Why giving up on Insys now could be a mistake

Despite Insys' recent woes, it may not be time to give up on the company just yet. Even with its lead drug ailing, the company recently launched a new drug that could pick up where Subsys' sales have tapered off. Additionally, it's filed a new drug application with the FDA to bring a third product to market.

In August, Insys launched Syndros after a very long wait. Syndros is its oral dronabinol solution, which is a synthetic form of tetrahydrocannabinol (THC), the psychoactive component of cannabis. This drug is approved to treat patients with chemotherapy-induced nausea and vomiting (CINV), as well as anorexia associated with AIDS.

Despite getting FDA approval in June 2016, Insys had to wait for the Drug Enforcement Agency to schedule the drug, and for the FDA to OK a marketing label. That wound up costing Insys an entire year. 

A man in a suit holding up a card that reads "FDA Approved."

Image source: Getty Images.

The good news is, in spite of a lot of competition in CINV, there aren't any drugs like Syndros on the market, which could make it a drug requested by consumers and physicians. As long as Insys plays things by the book in terms of marketing strategy, it should be able to generate more than $200 million in annual sales, which I believe is achievable by either 2020 or 2021.

The company also filed a new drug application for its sublingual buprenorphine spray on Sept. 29. This represents another drug to treat moderate-to-severe acute pain, and if approved, it would enter a fairly crowded and highly regulated market. Nonetheless, we can't overlook the strength of diversifying its portfolio with approved products.

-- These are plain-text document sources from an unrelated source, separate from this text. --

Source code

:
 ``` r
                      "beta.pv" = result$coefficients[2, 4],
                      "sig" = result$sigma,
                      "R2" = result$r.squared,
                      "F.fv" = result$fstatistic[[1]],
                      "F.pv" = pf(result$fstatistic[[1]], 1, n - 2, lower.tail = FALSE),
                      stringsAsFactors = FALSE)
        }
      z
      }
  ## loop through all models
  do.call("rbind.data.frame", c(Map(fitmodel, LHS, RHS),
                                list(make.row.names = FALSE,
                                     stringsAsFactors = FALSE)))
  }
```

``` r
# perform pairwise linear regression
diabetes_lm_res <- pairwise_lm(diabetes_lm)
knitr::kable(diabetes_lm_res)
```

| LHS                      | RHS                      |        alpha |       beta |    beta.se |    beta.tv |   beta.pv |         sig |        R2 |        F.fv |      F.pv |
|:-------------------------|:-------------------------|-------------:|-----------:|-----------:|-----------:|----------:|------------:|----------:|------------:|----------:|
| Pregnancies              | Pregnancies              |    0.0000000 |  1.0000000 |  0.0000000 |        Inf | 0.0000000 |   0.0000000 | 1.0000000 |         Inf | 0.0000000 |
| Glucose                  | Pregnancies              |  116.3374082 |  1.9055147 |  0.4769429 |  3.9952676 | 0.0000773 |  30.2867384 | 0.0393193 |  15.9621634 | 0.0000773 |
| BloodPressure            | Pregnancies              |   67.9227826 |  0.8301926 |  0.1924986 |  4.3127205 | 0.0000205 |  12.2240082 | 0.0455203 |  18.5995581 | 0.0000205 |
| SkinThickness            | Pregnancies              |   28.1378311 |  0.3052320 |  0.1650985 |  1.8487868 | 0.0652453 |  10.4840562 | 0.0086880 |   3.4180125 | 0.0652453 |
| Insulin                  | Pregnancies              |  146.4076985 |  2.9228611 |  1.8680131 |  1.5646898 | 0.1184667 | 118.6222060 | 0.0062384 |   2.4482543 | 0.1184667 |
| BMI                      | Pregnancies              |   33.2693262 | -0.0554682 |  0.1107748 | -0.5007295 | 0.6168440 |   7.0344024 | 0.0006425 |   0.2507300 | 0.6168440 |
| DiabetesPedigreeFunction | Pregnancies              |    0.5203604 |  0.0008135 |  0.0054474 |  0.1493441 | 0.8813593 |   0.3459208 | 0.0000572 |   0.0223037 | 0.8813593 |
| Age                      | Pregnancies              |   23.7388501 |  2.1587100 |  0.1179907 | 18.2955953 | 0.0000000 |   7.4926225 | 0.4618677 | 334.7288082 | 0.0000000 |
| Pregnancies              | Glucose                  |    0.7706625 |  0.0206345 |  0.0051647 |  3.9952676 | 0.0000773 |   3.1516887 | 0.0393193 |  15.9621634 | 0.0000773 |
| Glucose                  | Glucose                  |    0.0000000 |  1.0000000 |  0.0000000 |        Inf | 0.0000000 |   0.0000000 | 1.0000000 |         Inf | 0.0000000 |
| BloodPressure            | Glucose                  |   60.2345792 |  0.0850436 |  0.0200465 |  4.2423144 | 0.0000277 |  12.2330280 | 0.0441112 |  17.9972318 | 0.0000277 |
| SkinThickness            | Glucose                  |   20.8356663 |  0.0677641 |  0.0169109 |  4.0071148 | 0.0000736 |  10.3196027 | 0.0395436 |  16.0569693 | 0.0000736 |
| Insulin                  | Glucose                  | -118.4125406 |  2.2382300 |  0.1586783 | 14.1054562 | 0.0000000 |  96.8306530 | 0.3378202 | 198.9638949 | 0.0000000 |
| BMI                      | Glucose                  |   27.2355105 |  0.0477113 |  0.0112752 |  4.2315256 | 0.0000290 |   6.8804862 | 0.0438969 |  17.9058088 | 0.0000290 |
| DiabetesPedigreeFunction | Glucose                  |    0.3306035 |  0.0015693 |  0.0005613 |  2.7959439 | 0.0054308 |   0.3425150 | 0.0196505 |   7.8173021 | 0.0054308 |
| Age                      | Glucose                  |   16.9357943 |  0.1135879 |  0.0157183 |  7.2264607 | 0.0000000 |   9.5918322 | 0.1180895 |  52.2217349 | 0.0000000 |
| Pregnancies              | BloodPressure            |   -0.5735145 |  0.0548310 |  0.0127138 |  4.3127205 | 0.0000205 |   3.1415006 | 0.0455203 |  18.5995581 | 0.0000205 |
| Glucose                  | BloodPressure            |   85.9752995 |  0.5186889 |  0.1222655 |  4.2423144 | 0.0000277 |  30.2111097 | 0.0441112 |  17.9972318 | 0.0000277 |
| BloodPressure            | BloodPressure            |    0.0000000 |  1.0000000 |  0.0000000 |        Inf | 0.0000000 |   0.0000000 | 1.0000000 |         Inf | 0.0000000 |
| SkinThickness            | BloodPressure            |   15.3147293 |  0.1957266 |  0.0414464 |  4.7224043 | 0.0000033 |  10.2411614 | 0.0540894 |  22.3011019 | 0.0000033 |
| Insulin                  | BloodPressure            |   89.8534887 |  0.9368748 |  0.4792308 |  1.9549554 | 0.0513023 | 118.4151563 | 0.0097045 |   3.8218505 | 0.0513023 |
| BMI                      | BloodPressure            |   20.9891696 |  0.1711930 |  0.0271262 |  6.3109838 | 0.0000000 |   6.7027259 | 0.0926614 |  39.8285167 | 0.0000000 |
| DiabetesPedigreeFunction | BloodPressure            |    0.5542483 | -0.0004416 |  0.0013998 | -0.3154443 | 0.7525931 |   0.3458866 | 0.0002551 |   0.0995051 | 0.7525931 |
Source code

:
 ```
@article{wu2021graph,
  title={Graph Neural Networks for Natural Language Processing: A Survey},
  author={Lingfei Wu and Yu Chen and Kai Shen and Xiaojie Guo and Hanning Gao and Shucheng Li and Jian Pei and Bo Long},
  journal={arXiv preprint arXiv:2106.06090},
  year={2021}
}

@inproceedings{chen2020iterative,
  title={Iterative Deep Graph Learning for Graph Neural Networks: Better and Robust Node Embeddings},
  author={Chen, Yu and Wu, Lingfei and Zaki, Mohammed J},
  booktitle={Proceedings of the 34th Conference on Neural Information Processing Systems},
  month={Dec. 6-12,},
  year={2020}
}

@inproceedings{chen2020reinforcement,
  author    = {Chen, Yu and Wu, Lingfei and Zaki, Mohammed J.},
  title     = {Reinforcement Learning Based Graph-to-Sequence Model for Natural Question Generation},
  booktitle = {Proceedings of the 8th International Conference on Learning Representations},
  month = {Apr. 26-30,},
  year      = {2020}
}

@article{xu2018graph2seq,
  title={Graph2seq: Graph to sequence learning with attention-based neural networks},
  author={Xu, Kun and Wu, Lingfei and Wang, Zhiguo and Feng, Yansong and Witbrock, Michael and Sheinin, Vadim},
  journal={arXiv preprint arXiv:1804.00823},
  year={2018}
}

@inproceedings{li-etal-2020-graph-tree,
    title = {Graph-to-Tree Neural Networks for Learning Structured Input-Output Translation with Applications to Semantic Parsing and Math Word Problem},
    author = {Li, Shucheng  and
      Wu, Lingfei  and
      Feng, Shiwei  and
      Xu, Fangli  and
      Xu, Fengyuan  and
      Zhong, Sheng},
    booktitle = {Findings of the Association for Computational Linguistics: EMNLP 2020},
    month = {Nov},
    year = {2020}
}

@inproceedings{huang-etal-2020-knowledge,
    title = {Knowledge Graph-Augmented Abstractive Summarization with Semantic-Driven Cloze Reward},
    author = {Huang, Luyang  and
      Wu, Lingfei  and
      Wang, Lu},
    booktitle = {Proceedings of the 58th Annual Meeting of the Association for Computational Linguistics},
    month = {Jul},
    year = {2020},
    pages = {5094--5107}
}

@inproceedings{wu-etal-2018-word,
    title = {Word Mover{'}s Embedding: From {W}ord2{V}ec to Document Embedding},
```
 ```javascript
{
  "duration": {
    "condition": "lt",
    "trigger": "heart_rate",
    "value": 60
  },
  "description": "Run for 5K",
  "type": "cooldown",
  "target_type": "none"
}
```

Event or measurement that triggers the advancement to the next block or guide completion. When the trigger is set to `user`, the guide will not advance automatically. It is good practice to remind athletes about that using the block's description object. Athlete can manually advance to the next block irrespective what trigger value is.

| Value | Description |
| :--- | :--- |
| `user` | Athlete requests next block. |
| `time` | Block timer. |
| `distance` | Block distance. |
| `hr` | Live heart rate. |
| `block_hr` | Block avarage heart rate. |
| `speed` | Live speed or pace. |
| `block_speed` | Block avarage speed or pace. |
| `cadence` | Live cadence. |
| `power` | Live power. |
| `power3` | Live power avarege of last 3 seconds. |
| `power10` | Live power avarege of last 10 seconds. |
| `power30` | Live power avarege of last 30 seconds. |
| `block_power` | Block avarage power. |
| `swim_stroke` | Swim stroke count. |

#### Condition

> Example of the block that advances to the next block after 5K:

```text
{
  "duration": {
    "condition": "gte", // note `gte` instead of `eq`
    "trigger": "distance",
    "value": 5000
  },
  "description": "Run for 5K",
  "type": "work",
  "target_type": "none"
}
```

Adding a buprenorphine sublingual spray would only be a positive for its top and bottom lines.

If Insys succeeds in stabilizing Subsys' sales -- even if it's below $100 million in annual sales -- if it effectively launches Syndros, and if the FDA approves its buprenorphine spray, $300 million in sales, give or take $50 million, and around $1 in full-year earnings per share is a genuine possibility by 2020. There are clear risks here, given the financial uncertainty surrounding Subsys, but the valuation of the company is really starting to look intriguing to this investor.